The RECs also have worked with more than 80% of all federally qualified healthcare centers and FQHC look-alikes, and nearly 80% of all critical-access hospitals.

“Under his leadership, ONC executed remarkably successful REC and workforce (development) programs,” said Judy Murphy, the deputy national coordinator for programs and policy at ONC, in a note to the staff Thursday about Kendall's departure. The RECs have helped ensure “that all providers were able to select and implement EHRs in order to optimize workflow and transform care delivery,” Murphy said. She has named Kim Lynch, a Kendall co-worker, as his replacement.

In a recent e-mail, Kendall thanked his ONC colleagues “for the amazing work that you have done to support the REC program.”

“I've been constantly impressed with the way that everyone has surmounted the myriad of obstacles … and been so successful in such a relatively short amount of time,” Kendall said.

But as Kendall leaves, the health IT extension program is in a time of transition—quite possibly heading for its demise.
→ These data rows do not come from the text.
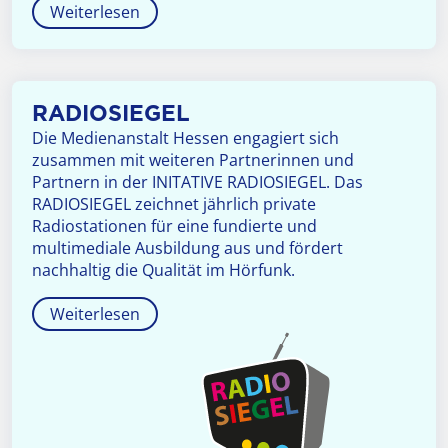
Weiterlesen
RADIOSIEGEL
Die Medienanstalt Hessen engagiert sich
zusammen mit weiteren Partnerinnen und
Partnern in der INITATIVE RADIOSIEGEL. Das
RADIOSIEGEL zeichnet jährlich private
Radiostationen für eine fundierte und
multimediale Ausbildung aus und fördert
nachhaltig die Qualität im Hörfunk.
Weiterlesen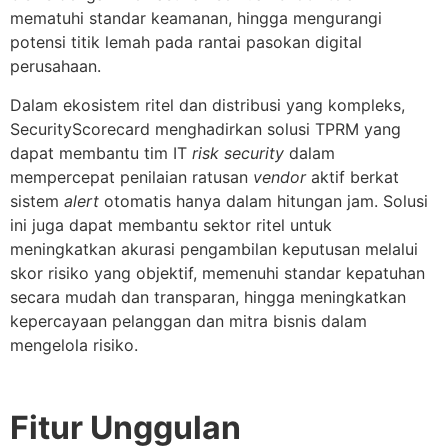
mematuhi standar keamanan, hingga mengurangi
potensi titik lemah pada rantai pasokan digital
perusahaan.
Dalam ekosistem ritel dan distribusi yang kompleks,
SecurityScorecard menghadirkan solusi TPRM yang
dapat membantu tim IT
risk security
dalam
mempercepat penilaian ratusan
vendor
aktif berkat
sistem
alert
otomatis hanya dalam hitungan jam. Solusi
ini juga dapat membantu sektor ritel untuk
meningkatkan akurasi pengambilan keputusan melalui
skor risiko yang objektif, memenuhi standar kepatuhan
secara mudah dan transparan, hingga meningkatkan
kepercayaan pelanggan dan mitra bisnis dalam
mengelola risiko.
Fitur Unggulan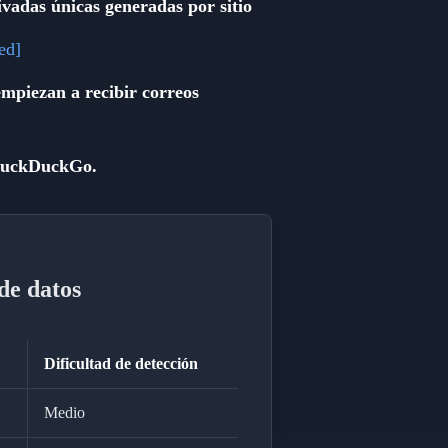
ivadas únicas generadas por sitio
ed]
empiezan a recibir correos
 DuckDuckGo.
de datos
Dificultad de detección
Medio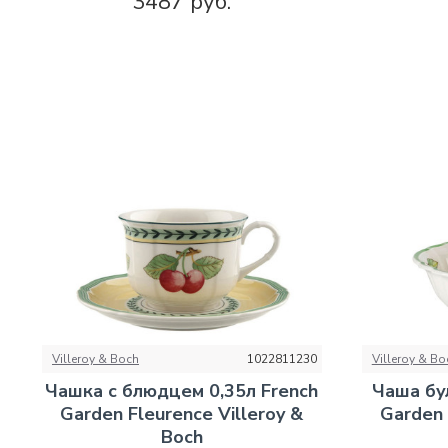
3487 руб.
Villeroy & Boch
1022811230
Villeroy & Bo
Чашка с блюдцем 0,35л French
Чаша бу
Garden Fleurence Villeroy &
Garden 
Boch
Initial ARRA funding for the 62 RECS started in 2010 totaled $688 million and was to run for only four years. After that, the RECs were supposed to have found other funding sources.

Some centers have received ONC dispensation to use the remainder of their unspent federal grants this year and next, but, unless something changes, the federal REC funding spigot will close in 2015. There is a reasonable concern that the RECs' clientele—small and rural physician offices, clinics and hospitals—will be unable to support them.

Dr. Farzad Mostashari, the former ONC chief and Kendall's one-time boss, in commenting on the Modern Healthcare survey results, said it would be “a great investment” for the feds to continue funding the RECs, adding, “We would be crazy to let this slip out of our hands.”

So far, though, federal funds on the RECs are running out and no one in either the executive or the legislative branch has made an effort to support them.